**Document excerpt:**
--- Begin ---
There’s no one, absolutely no one to have a heart-to-heart conversation with, damn you. Can’t you somehow make it over here to Cracow?”

Yet Stalin did make a new friend in Cracow: Malinovsky. The convicted rapist and Okhrana traitor, two years older than Stalin, was now enjoying a lavish Okhrana salary of 8,000 roubles per annum—more than the director of Imperial Police, who got only 7,000.

“He was lively, resourceful, handsome,” remembered Molotov, “and he looked a bit like Tito.” Henceforth Stalin wrote to him warmly, sending love to “Stefania and the kids.” Malinovsky slyly denounced other Bolsheviks as traitors to distract attention from himself, but the pressure of a double life was beginning to drive him to breakdown.

At the last meeting on New Year’s Eve 1912, Stalin caved in to Lenin. “All decisions are being accepted unanimously,” enthused Lenin to Kamenev. “A huge success.” But Stalin’s retreat was far from bitter. The meeting, as Malinovsky reported to his Okhrana paymasters, reestablished the Bolshevik machine: a Foreign Bureau (Lenin and Zinoviev with Krupskaya as Secretary) alongside a Russian Bureau, dominated by Stalin and Sverdlov, now Pravda’s chief editor, with Valentina Lobova as secretary.[136] Stalin was moved from Pravda yet emerged as the senior Bolshevik in Russia (salary: sixty roubles a month), on a prestigious mission to play the theoretician. Stalin was writing hard on the nationalities question, Lenin making suggestions. Stalin sent off his first draft to Petersburg.

Afterwards, Lenin and the Bolsheviks went out to the theatre to celebrate the New Year, “but the play was very bad,” recalls Olga Veiland. “Vladimir Illich walked out with his wife.” Lenin, Stalin and the others saw in the New Year 1913 in a private room at a restaurant. When she was an old lady, Veiland confided that Stalin had started to become flirtatious. “Lenin seemed very cheerful, joking and laughing. He started singing and even joined in the games we were playing.”{212}

Soon afterwards, Stalin arrived at the apartment of the Troyanovskys in a frozen Vienna, shrouded in snow. Lenin called them “good people… They have money!” Alexander Troyanovsky was a handsome young nobleman and army officer: his service in the Russo-Japanese War had converted him to Marxism and now he edited and funded Prosveshchenie (Enlightenment)—which was to publish Soso’s essay. Fluent in German and English, he lived with his beautiful noble-born wife, Elena Rozmirovich, in a large, comfortable apartment at 30 Schonbrunnerschloss Strasse,[137] the boulevard along which the old Emperor Franz-Josef travelled back and forth every day from his residence at the Schonbrunn Palace to his office at the Hofburg.
--- End ---
[Collected data entries]
--- Begin ---
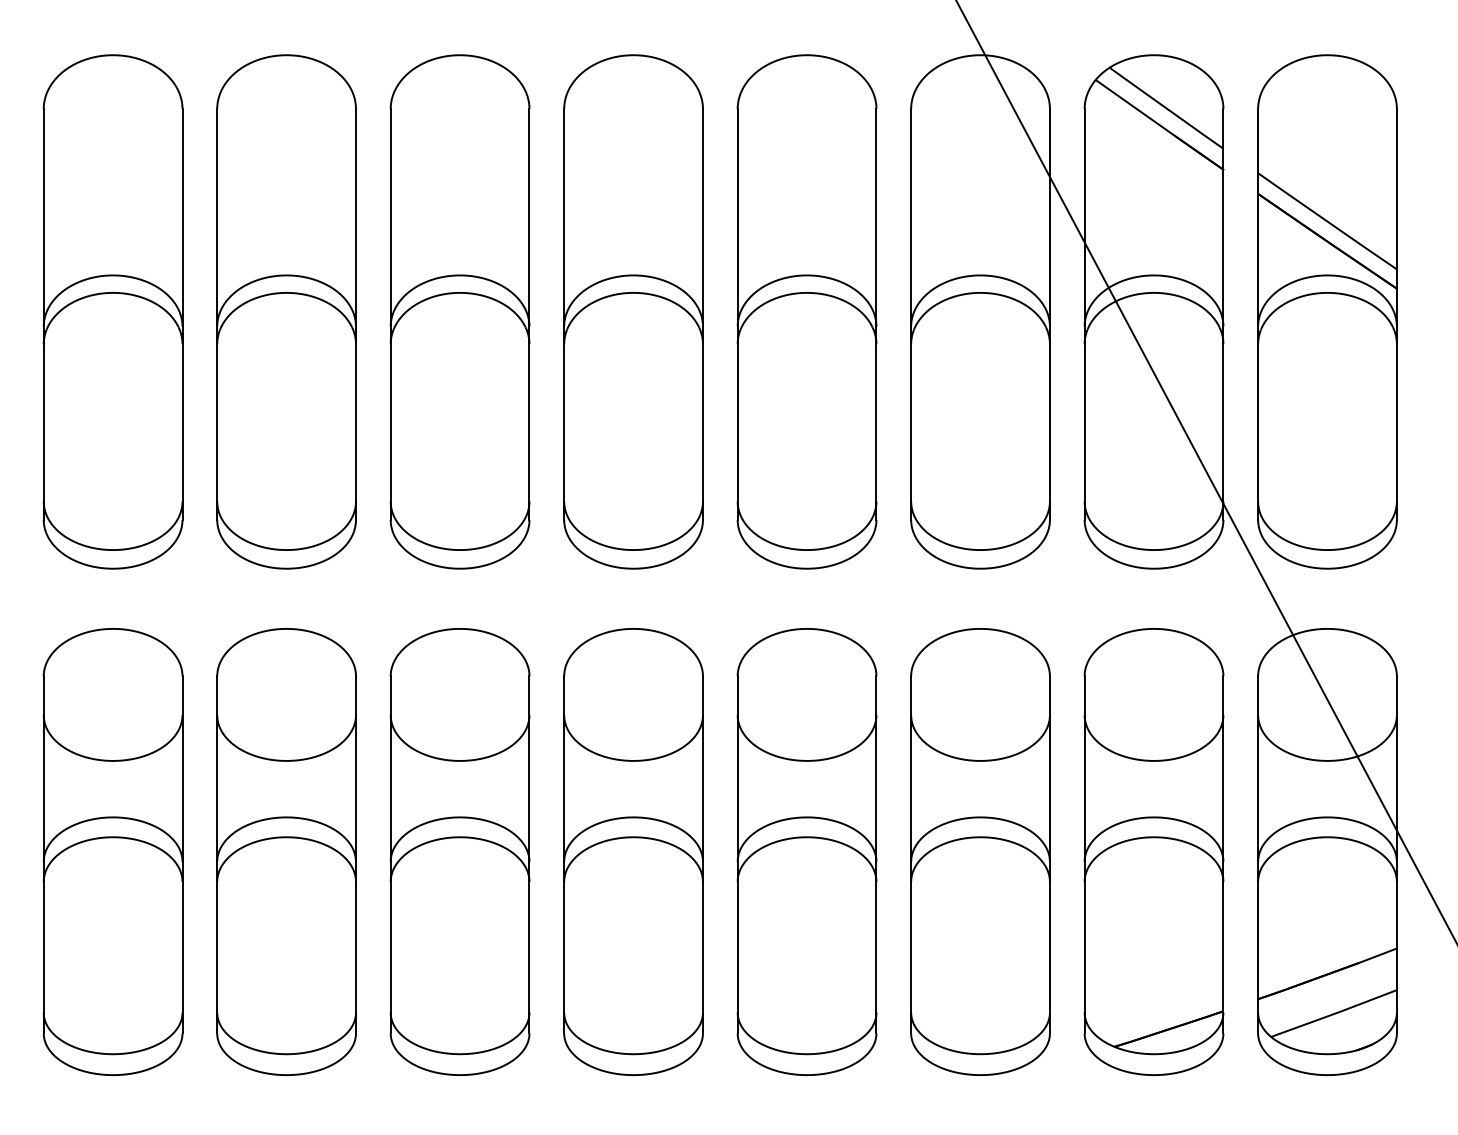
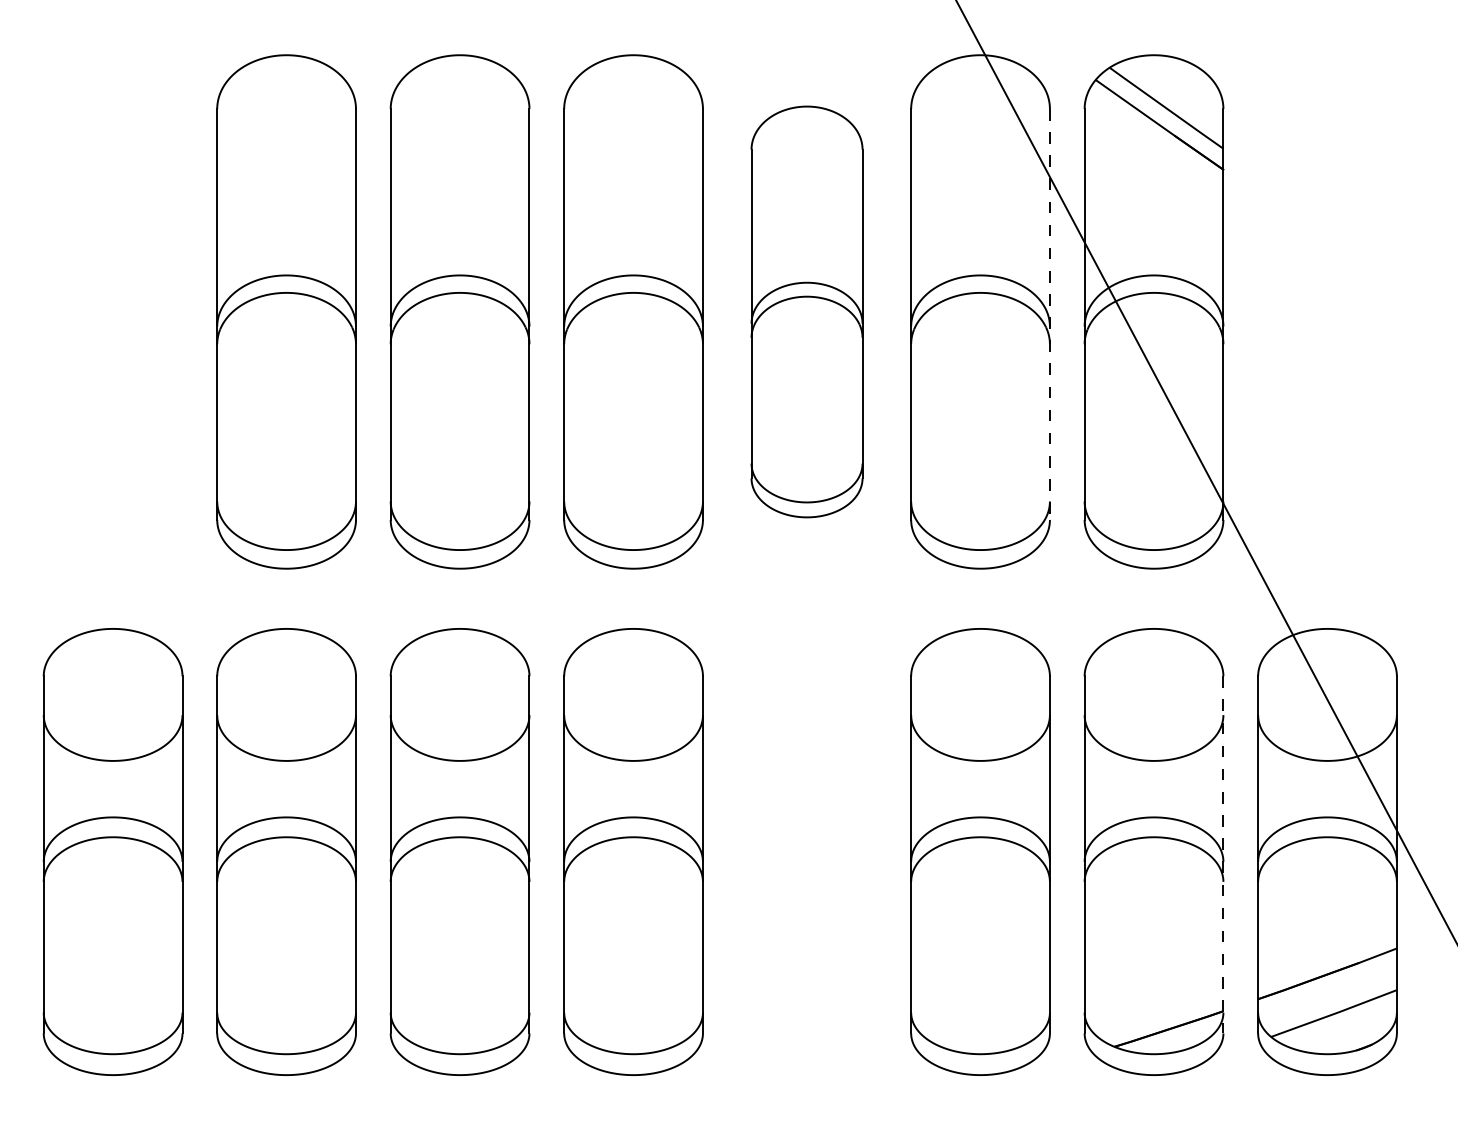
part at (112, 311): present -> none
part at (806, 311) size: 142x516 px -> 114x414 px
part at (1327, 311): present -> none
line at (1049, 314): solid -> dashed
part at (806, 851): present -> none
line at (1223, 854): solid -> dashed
--- End ---
**Work to be completed:** In the excerpt on Stalin in Cracow and Vienna, how much was Malinovsky's yearly Okhrana salary?

**Exercise output:** 8,000 roubles per annum.